PROBLEM TO WORK ON> Show every line of the rows below that contains the string "label". Treat uppercase and lowercase as different.

(Segmentation data)
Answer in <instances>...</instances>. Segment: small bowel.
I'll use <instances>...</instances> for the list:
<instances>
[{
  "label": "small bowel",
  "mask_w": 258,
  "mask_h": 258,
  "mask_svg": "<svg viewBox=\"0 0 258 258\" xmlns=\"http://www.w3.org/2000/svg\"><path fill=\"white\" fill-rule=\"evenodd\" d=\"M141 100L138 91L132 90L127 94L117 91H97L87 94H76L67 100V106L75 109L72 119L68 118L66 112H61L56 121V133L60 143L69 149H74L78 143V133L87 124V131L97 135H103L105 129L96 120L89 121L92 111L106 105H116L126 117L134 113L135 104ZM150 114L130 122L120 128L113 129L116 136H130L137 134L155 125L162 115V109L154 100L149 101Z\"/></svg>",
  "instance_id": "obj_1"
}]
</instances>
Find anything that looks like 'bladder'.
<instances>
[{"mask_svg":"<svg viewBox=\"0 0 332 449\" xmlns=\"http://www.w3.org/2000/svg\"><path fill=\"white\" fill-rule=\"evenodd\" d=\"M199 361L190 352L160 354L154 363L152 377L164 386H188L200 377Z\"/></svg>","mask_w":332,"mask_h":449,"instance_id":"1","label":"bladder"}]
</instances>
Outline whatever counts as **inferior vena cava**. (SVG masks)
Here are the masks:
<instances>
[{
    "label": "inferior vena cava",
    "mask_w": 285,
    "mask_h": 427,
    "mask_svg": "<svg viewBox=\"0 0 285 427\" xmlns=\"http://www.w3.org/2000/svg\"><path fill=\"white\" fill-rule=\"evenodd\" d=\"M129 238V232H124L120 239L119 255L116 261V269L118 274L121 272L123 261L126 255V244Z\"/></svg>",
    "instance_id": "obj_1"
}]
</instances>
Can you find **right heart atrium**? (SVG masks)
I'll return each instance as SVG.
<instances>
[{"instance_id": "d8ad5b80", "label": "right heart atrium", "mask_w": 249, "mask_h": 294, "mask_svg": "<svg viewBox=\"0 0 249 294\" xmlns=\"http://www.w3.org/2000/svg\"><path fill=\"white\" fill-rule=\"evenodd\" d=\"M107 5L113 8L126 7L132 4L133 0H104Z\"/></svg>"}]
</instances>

==

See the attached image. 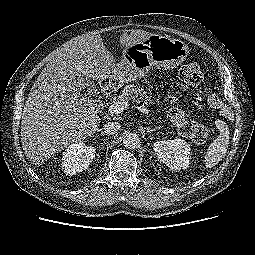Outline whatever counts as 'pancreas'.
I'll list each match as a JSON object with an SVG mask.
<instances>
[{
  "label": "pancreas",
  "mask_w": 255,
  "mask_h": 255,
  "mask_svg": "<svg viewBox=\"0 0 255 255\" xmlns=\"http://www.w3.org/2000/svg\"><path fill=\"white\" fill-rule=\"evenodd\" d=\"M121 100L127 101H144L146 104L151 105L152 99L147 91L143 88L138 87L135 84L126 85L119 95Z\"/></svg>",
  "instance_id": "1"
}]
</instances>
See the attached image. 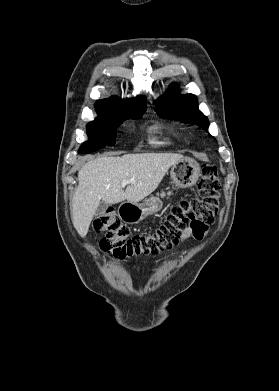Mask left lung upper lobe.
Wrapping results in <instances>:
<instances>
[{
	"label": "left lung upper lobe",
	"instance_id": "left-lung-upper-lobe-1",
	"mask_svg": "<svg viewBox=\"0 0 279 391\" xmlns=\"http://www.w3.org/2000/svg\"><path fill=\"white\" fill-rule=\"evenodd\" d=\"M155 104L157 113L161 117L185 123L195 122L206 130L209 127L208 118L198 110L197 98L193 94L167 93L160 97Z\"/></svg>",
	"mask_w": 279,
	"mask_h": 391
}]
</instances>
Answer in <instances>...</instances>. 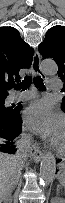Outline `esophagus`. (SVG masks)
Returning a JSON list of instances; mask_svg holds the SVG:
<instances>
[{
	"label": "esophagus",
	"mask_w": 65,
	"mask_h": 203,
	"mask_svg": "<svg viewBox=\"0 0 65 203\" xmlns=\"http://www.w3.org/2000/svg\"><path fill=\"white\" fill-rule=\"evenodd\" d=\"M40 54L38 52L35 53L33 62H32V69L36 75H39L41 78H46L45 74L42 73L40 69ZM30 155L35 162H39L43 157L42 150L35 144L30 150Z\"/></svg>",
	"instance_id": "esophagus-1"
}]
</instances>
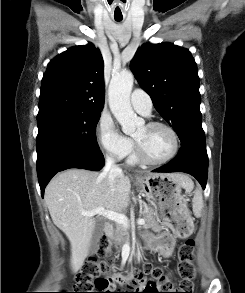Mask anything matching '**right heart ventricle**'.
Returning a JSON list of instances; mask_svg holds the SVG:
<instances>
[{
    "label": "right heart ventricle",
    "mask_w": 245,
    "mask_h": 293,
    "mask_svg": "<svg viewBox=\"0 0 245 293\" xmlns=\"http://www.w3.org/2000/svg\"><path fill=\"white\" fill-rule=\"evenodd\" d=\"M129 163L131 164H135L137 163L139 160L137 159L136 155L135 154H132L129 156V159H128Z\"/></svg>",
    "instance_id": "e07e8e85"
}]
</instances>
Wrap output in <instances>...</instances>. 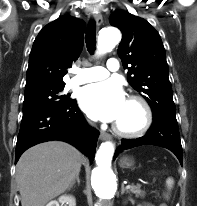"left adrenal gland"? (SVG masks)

EXERCISE ANSWER>
  "label": "small bowel",
[{"mask_svg":"<svg viewBox=\"0 0 332 449\" xmlns=\"http://www.w3.org/2000/svg\"><path fill=\"white\" fill-rule=\"evenodd\" d=\"M199 361L190 352L160 354L154 363L152 377L164 386H188L200 377Z\"/></svg>","mask_w":332,"mask_h":449,"instance_id":"1","label":"bladder"}]
    "label": "inferior vena cava",
[{"instance_id": "d8ad5b80", "label": "right heart atrium", "mask_w": 249, "mask_h": 294, "mask_svg": "<svg viewBox=\"0 0 249 294\" xmlns=\"http://www.w3.org/2000/svg\"><path fill=\"white\" fill-rule=\"evenodd\" d=\"M107 5L113 8L126 7L132 4L133 0H104Z\"/></svg>"}]
  "label": "pancreas",
	"label": "left lung upper lobe",
	"label": "esophagus",
    "label": "right heart ventricle",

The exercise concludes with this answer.